**WORK TO COMPLETE:**
• A. For each of the statements below, decide whether the Tamiflu passage that follows supports it. Answer yes or no and quote the deciding words. (i) The placebo capsules in the trials contained dehydrocholic acid. (ii) The presentation window was shortened from 48 hours to 36 hours. (iii) The Dobson analysis reported a symptom reduction much larger than Cochrane's figure.
• B. In the Tamiflu passage below, turn the paragraph beginning "The trial design itself was compromised" into a short bulleted list that keeps its main facts.
• C. According to the Tamiflu passage below, what did the Cochrane reviewers recommend?

**SOURCE TEXT:**
The harms were substantial. For every 28 adults given Tamiflu, one was made nauseous by the drug who would not have been on placebo. For every 22, one was made to vomit. Headaches and renal events followed. A statistically significant dose-response relationship in psychiatric events. A five percent absolute reduction in antibody titer increase, indicating that the drug suppresses what the establishment calls the immune response.
The trial design itself was compromised. The placebo capsules contained dehydrocholic acid, a synthetic bile acid that can induce diarrhea, abdominal cramping, and nausea.¹⁸ By including a gastrointestinal irritant in the control arm, the trials artificially inflated the rate of gastrointestinal harm in the placebo group and made Tamiflu appear better tolerated than it is. The primary endpoint, “time to alleviation of all symptoms,” was a composite measure requiring all seven symptoms to score as none or mild for at least 24 hours, a construction that maximized the appearance of benefit. Outcome definitions changed mid-trial. The presentation window was extended from 36 hours to 48 hours to enable enrollment, diluting any apparent treatment effect by including patients further from symptom onset.
Roche’s response was to commission its own analysis. In 2015, Dobson and colleagues published an industry-funded individual-patient-data meta-analysis in The Lancet reporting a 17.8-hour symptom reduction, essentially identical to Cochrane’s 16.8 hours, but claiming fewer lower-respiratory complications requiring antibiotics and fewer hospital admissions in the infected population.¹⁹ The Cochrane reviewers’ response was that both recovered endpoints rest on clinician judgment, the decision to prescribe antibiotics and the decision to admit a patient. Both are vulnerable to ascertainment bias in an unblinded post-hoc analysis. The Dobson reanalysis recovered as positive findings precisely the two endpoints Cochrane had flagged as unreliable when constructed from clinician decisions rather than radiologic confirmation or actual hospitalization records. The disagreement is not over the symptom reduction figure, on which the analyses converge, but over whether complication and admission data filtered through clinician judgment can carry the weight of policy.
The Cochrane reviewers concluded that the modest clinical benefit was outweighed by the documented harms and recommended urgent revision of stockpiling policies.

**DATA UNDER STUDY:**
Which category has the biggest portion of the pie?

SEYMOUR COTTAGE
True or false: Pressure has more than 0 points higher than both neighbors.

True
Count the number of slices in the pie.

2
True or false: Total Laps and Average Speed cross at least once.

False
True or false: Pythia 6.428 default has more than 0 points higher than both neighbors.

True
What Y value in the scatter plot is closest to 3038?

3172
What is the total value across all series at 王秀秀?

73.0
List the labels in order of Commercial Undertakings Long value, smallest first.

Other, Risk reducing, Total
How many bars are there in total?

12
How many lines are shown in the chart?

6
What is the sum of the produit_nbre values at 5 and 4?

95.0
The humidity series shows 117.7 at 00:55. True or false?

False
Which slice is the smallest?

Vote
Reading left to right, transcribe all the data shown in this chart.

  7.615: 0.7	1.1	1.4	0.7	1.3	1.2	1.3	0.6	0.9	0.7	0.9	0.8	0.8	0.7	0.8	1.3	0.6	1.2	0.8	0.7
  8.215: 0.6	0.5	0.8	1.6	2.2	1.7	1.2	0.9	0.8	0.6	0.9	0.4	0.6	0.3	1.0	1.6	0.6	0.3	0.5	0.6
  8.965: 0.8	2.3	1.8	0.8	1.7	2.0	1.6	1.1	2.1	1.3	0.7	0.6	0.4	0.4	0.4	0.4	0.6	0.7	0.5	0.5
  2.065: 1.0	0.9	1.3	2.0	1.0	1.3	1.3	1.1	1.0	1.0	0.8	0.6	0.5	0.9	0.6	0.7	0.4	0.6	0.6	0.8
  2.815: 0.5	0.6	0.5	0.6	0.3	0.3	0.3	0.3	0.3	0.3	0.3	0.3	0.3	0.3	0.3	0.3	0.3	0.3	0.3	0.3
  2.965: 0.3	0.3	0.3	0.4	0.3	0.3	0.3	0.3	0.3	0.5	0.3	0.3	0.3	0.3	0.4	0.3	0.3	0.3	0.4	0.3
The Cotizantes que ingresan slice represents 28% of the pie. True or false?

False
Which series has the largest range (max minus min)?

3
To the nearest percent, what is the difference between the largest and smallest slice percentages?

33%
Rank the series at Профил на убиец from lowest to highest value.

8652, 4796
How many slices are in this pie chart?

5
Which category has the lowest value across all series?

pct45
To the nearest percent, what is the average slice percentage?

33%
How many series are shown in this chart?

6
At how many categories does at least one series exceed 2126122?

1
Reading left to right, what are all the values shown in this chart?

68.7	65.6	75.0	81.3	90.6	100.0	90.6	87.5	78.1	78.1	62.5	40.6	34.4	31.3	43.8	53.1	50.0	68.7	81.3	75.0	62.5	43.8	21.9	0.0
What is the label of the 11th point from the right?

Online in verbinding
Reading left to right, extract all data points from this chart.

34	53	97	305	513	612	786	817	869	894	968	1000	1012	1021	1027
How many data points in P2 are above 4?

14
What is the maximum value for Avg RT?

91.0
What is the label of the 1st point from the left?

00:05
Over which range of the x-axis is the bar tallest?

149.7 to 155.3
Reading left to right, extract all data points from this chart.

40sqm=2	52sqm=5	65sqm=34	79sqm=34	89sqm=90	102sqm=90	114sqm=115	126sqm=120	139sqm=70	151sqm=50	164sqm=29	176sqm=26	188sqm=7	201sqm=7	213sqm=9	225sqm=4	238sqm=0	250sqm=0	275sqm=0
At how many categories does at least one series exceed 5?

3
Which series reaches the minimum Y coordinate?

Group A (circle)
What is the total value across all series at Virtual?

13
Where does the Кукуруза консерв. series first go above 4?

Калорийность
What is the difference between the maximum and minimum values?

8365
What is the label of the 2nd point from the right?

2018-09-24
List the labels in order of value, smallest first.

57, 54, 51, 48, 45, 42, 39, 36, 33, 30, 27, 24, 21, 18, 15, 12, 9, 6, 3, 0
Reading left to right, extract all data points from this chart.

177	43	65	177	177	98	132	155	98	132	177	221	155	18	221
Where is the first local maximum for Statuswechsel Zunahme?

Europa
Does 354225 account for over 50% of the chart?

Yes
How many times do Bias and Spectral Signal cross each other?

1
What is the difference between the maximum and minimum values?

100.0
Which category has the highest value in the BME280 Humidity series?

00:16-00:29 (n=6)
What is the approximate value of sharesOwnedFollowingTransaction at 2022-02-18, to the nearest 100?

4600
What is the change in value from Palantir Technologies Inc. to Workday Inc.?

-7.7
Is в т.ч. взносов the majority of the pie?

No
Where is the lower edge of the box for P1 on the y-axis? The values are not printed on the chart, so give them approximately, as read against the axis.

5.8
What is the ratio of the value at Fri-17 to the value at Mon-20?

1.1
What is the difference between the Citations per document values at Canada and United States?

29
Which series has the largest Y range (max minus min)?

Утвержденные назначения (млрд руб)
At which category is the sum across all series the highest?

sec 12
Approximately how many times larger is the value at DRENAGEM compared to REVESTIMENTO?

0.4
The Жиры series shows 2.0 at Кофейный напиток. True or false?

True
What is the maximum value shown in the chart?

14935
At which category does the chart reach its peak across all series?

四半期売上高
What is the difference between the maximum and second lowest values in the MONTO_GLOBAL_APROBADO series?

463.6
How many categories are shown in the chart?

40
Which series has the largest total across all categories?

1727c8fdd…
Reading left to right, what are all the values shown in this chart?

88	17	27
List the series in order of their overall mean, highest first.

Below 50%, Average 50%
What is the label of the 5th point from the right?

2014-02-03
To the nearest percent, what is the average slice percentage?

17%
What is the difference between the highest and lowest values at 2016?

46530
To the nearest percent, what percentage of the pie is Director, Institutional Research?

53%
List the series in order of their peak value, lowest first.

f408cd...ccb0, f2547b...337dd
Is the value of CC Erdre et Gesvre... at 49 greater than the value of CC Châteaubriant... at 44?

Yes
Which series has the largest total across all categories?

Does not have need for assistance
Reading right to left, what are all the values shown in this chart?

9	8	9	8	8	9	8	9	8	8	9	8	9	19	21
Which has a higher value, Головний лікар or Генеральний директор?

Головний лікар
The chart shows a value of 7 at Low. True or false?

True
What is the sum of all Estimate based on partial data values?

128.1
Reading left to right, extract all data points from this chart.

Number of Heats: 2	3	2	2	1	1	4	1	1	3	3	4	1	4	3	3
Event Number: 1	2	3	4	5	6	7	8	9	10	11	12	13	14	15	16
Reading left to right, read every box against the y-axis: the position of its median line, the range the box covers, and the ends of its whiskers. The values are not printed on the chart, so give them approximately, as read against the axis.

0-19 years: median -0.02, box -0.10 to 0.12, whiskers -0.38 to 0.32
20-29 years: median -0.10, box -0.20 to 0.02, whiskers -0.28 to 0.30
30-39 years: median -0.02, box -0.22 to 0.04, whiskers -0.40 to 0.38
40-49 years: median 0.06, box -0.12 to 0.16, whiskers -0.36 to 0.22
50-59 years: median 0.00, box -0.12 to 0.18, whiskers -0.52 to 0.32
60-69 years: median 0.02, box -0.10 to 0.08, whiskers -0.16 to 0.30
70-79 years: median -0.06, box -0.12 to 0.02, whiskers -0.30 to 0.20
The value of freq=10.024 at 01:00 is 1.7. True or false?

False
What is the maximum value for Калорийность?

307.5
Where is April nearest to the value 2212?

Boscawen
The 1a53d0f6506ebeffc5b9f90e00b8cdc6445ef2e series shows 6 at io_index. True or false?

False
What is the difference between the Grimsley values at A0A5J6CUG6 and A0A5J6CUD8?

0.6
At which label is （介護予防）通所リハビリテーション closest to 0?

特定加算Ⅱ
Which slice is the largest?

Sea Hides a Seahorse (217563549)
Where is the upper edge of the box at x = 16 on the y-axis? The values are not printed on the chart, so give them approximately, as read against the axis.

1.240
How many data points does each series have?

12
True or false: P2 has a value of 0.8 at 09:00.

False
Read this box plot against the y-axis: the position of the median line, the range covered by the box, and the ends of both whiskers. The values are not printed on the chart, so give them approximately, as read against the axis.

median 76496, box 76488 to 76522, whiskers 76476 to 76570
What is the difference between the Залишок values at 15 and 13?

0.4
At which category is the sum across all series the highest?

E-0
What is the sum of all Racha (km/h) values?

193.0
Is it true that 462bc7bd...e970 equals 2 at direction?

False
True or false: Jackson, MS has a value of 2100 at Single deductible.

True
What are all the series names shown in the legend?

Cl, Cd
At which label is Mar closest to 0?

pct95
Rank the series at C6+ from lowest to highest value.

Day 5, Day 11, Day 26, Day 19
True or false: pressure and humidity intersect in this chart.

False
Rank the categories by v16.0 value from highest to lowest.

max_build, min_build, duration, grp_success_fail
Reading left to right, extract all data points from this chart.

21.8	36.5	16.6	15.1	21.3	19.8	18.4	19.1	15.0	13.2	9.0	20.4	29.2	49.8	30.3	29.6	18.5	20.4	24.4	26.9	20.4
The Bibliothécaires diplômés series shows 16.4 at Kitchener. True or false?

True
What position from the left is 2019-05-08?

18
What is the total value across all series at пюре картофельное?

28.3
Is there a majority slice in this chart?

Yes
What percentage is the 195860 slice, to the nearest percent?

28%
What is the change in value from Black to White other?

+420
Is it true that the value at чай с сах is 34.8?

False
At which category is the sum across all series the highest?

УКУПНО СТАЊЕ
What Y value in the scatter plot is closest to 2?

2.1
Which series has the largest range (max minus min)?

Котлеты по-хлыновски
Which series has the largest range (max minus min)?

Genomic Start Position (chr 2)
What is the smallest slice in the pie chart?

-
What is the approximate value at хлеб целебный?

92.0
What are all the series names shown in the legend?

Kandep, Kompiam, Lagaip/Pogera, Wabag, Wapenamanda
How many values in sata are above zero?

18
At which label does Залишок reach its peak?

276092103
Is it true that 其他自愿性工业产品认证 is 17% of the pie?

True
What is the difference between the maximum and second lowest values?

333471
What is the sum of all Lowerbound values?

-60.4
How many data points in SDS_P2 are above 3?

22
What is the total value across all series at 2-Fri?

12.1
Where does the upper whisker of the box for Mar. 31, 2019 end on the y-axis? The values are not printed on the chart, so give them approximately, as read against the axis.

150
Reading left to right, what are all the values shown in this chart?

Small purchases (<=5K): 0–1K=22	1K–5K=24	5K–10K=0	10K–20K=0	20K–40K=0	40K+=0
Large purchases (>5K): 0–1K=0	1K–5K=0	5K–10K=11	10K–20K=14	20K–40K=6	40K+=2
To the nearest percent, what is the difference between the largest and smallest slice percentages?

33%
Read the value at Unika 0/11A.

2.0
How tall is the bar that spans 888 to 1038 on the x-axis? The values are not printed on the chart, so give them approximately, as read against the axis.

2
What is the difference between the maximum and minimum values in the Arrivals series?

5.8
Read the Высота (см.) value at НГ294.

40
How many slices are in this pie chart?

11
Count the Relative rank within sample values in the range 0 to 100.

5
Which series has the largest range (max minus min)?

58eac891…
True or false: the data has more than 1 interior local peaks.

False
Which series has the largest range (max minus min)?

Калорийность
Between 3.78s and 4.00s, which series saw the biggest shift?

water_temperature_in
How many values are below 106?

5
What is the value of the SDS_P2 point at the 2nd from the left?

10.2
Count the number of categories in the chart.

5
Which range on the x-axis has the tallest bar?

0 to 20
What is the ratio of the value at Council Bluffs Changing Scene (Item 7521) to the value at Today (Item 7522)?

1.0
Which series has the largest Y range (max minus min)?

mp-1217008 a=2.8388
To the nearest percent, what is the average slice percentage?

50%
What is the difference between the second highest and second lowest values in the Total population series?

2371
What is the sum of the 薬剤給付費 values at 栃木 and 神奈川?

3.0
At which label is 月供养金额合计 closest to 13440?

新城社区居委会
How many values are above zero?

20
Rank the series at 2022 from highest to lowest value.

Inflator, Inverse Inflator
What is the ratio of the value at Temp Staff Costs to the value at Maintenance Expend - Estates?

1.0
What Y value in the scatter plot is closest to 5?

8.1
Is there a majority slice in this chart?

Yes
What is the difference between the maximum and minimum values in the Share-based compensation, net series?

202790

**SOLUTIONS TO EACH TASK:**
• A.
(i) Yes: "The placebo capsules contained dehydrocholic acid"
(ii) No: "The presentation window was extended from 36 hours to 48 hours to enable enrollment"
(iii) No: "reporting a 17.8-hour symptom reduction, essentially identical to Cochrane’s 16.8 hours"

• B.
- The trial design was compromised.
- Placebo capsules contained dehydrocholic acid, a synthetic bile acid that can cause diarrhea, abdominal cramping, and nausea.
- This gastrointestinal irritant inflated gastrointestinal harm in the placebo group and made Tamiflu seem better tolerated than it is.
- The primary endpoint, "time to alleviation of all symptoms," required all seven symptoms to be none or mild for at least 24 hours, which maximized the appearance of benefit.
- Outcome definitions changed mid-trial.
- The presentation window was extended from 36 to 48 hours to enable enrollment, diluting any treatment effect by including patients further from symptom onset.

• C. They recommended urgent revision of stockpiling policies.